- Founded: 1822
- Dissolved: 1831

= Brazilian Party =

Political organization (1822-1831)

Brazilian Party (Portuguese: Partido Brasileiro) was a political organization formed in Brazil during the United Kingdom of Portugal, Brazil and the Algarves after the Liberal Revolution of 1820.

Despite not being a formal political party, it united the urban upper bourgeoisie, merchants and slave owners who defended the benefits gained since the arrival of King John VI in Brazil in 1808. It advocated classical liberal agendas, economic conquests and ignored orders from the Portuguese Court. In 1822, it managed to convince Prince Regent Pedro I to remain in Brazil when the Court demanded his return to Portugal; he was the leader of the political group. The party had a huge network. The Angolan branch was responsible for declaring the Brazilian Confederation.

== History ==
At the beginning of the 19th century, the Peninsular War and the Liberal Revolution of Porto occurred in Portugal, which demanded the return of Dom John VI to the country and called elections for the constituent assembly that would draw up the first Portuguese constitution.

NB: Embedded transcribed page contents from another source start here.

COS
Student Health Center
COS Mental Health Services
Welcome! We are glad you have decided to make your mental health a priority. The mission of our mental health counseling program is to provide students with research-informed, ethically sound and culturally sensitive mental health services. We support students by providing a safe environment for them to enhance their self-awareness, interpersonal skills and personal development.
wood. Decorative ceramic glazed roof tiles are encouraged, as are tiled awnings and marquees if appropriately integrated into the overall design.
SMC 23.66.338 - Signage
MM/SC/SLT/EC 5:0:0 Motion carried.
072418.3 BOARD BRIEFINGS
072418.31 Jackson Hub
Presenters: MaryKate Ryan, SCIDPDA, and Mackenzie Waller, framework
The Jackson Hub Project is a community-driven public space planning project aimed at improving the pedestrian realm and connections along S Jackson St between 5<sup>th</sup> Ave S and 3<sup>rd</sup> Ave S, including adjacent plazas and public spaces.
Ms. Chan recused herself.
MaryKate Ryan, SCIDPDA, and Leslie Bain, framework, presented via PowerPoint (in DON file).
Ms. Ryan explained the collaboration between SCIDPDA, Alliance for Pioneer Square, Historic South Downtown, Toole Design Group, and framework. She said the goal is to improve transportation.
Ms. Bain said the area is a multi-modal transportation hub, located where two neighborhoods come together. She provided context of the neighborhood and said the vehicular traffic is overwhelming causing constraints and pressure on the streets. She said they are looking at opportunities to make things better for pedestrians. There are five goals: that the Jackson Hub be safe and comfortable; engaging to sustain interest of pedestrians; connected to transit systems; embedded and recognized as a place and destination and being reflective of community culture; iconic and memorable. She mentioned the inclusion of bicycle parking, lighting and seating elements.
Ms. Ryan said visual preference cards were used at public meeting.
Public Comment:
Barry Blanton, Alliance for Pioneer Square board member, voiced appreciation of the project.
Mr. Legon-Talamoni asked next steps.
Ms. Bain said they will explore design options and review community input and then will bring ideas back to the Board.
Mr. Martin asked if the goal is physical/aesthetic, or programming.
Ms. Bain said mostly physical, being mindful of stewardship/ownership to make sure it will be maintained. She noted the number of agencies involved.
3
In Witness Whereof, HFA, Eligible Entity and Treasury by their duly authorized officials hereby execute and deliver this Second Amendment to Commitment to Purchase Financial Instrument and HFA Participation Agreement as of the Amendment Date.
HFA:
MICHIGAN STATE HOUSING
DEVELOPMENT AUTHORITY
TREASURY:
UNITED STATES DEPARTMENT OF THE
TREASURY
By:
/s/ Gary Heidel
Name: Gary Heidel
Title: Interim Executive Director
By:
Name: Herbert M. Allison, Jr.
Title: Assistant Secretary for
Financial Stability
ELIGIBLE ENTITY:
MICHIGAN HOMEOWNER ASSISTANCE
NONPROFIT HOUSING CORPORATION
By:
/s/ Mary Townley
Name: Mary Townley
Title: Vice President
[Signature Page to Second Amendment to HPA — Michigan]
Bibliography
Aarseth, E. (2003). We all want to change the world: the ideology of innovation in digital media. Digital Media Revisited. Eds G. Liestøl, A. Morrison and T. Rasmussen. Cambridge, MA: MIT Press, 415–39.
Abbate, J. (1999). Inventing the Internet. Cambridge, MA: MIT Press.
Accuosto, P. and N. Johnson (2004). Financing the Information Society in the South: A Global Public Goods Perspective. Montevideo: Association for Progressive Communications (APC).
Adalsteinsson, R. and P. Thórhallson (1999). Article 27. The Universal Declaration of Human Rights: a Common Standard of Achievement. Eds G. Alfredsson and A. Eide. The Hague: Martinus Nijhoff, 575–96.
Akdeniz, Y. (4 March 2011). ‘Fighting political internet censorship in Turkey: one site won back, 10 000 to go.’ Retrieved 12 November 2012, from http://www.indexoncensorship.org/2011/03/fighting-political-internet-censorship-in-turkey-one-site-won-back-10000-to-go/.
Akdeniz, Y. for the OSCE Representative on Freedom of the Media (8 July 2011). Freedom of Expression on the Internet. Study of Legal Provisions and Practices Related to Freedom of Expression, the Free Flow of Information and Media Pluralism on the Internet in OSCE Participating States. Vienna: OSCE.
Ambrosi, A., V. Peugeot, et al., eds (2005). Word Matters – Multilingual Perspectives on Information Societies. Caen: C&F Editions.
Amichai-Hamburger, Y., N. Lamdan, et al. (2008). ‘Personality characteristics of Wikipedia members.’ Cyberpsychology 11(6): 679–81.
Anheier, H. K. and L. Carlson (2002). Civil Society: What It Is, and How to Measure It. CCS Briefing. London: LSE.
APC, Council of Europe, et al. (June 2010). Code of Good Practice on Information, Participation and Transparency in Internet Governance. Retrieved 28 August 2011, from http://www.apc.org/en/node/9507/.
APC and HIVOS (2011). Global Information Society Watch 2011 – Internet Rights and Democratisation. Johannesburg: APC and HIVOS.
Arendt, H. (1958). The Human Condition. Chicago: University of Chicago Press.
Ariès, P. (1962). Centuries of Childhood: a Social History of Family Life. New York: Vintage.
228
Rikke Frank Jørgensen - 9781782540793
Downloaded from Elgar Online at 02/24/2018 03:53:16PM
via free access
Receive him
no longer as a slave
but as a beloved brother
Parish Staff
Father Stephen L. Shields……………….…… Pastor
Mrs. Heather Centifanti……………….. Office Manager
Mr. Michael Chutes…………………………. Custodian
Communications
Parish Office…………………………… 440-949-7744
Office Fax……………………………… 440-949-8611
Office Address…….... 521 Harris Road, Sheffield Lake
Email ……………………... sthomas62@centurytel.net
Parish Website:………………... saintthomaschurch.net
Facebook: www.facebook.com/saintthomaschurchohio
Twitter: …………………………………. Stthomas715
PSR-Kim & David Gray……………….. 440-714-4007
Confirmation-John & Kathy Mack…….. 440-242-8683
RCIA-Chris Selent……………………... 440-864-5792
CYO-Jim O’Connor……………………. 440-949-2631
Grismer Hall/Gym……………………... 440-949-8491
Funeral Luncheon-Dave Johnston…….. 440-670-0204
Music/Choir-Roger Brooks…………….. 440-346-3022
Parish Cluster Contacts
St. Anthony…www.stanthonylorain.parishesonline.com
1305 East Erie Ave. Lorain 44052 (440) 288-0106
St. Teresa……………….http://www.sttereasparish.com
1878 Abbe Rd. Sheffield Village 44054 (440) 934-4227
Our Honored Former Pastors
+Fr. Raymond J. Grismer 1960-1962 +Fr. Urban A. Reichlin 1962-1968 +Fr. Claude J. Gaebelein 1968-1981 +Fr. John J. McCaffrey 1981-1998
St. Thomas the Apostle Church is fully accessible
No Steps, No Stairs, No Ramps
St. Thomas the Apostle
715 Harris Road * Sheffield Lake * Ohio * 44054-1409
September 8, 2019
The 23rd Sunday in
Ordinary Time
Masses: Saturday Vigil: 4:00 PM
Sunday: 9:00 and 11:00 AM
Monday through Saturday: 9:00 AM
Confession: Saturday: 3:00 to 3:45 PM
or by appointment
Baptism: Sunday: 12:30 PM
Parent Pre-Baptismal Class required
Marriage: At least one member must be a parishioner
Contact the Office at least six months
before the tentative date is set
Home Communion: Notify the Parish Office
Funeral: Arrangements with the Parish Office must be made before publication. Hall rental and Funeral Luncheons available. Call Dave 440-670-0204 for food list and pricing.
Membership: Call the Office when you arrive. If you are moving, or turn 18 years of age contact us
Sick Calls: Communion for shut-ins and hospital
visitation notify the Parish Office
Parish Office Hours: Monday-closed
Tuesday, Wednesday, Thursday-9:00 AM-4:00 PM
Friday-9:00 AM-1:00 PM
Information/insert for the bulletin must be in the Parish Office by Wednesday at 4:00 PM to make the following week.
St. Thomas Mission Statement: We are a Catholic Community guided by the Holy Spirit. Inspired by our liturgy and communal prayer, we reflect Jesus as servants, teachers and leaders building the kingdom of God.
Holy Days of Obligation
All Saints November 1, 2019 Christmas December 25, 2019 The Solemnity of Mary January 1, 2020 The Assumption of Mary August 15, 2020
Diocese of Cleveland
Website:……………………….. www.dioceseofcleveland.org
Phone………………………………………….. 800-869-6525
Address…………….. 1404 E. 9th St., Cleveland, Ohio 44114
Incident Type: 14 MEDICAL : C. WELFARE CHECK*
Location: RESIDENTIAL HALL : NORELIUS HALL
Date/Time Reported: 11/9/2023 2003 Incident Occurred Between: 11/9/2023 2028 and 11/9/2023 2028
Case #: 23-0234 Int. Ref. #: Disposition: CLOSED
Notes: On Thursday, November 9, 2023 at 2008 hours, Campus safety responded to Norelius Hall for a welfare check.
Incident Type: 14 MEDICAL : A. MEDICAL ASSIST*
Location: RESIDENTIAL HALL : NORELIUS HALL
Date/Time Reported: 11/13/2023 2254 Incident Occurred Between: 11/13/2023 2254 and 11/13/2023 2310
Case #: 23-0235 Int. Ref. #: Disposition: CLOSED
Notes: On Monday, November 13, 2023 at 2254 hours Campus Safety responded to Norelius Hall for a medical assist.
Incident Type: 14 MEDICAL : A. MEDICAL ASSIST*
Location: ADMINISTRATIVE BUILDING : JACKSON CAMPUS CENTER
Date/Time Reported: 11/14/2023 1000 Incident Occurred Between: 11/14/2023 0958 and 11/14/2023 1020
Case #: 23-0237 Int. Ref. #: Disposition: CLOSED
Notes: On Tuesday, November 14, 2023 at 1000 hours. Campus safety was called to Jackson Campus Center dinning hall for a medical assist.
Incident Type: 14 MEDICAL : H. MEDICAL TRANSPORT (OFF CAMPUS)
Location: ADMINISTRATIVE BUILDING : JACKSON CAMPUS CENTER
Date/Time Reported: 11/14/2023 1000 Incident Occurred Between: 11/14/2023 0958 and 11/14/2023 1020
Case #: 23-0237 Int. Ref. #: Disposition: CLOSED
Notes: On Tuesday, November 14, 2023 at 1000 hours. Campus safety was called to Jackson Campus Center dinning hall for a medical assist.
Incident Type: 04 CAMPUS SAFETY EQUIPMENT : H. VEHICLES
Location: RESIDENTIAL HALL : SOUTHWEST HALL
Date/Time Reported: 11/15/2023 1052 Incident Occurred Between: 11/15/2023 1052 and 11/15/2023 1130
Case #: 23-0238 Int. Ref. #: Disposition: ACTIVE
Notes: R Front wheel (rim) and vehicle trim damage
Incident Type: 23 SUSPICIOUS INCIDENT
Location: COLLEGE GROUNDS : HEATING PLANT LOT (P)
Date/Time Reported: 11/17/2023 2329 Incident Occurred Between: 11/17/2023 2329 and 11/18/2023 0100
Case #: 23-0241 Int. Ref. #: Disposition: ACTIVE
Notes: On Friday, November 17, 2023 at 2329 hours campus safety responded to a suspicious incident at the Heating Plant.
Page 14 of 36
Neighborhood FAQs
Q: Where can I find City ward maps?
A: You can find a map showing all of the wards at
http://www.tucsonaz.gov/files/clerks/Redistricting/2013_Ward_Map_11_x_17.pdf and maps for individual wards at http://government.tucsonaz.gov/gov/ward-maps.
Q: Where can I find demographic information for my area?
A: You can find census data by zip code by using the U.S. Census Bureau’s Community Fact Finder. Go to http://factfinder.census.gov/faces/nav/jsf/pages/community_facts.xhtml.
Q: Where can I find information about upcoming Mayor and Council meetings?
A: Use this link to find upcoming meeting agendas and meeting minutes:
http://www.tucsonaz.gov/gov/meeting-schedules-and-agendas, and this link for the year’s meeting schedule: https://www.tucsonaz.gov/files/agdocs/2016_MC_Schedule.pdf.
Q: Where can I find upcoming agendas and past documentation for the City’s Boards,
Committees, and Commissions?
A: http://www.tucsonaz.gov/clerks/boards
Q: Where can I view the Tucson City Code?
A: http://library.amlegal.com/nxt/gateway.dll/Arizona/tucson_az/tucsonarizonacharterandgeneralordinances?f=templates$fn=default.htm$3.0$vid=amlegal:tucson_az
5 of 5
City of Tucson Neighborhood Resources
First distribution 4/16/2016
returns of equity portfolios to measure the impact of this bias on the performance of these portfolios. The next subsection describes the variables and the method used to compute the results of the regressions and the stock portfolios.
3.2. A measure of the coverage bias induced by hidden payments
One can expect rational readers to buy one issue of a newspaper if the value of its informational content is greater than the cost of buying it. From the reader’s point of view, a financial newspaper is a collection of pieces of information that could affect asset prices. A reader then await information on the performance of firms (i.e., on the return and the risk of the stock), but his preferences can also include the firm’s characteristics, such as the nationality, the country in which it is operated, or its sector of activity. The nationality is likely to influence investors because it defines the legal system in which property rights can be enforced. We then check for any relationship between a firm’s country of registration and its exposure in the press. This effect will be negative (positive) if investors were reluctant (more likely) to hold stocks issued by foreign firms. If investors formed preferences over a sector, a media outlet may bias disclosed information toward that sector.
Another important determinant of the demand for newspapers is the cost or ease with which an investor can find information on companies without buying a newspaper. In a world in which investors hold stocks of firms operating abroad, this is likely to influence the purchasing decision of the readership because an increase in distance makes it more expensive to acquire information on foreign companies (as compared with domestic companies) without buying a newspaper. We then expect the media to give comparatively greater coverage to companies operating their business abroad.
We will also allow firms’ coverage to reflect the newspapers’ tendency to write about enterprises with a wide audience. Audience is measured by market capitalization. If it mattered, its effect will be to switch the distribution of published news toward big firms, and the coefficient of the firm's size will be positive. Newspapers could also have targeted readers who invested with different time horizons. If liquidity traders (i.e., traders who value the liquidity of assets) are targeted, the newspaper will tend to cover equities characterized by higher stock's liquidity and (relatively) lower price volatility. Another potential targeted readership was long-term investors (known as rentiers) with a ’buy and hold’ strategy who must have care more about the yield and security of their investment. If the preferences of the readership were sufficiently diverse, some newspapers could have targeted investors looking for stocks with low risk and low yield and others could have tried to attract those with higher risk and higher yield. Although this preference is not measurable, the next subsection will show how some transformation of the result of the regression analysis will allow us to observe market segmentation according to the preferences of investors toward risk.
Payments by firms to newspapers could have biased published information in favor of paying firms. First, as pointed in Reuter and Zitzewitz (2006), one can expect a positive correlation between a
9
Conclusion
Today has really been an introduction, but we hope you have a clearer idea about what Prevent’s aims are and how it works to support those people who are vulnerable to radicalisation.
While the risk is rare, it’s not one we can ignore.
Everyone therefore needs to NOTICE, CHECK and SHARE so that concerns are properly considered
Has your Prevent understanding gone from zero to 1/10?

Upon the news that Brazil was going to be recolonized reaching Portugal, the forces present in Brazil split into three parties: the Brazilian Party and the Portuguese Party, both formed by the elite, and the Liberal-Radical Party, formed by the middle classes of Rio de Janeiro.

Brazilian deputies, most of them linked to the Brazilian Party, were elected by the provinces to participate in the Kingdom's legislature, including Cipriano Barata and Muniz Tavares, who had participated in the Pernambuco Revolution of 1817, Antônio Carlos Ribeiro de Andrada, Father Diogo Antônio Feijó and Nicolau Campos Vergueiro. They arrived in Portugal between August and September 1821, when the constituent work had already begun, and were unable to contribute much towards parity between Brazil and Portugal. The 49 deputies who traveled were outnumbered by the Portuguese representatives, who would not allow them to speak. At the beginning of the regency period, the political forces reorganized and two new parties emerged: the Moderate Party and the Exalted Party.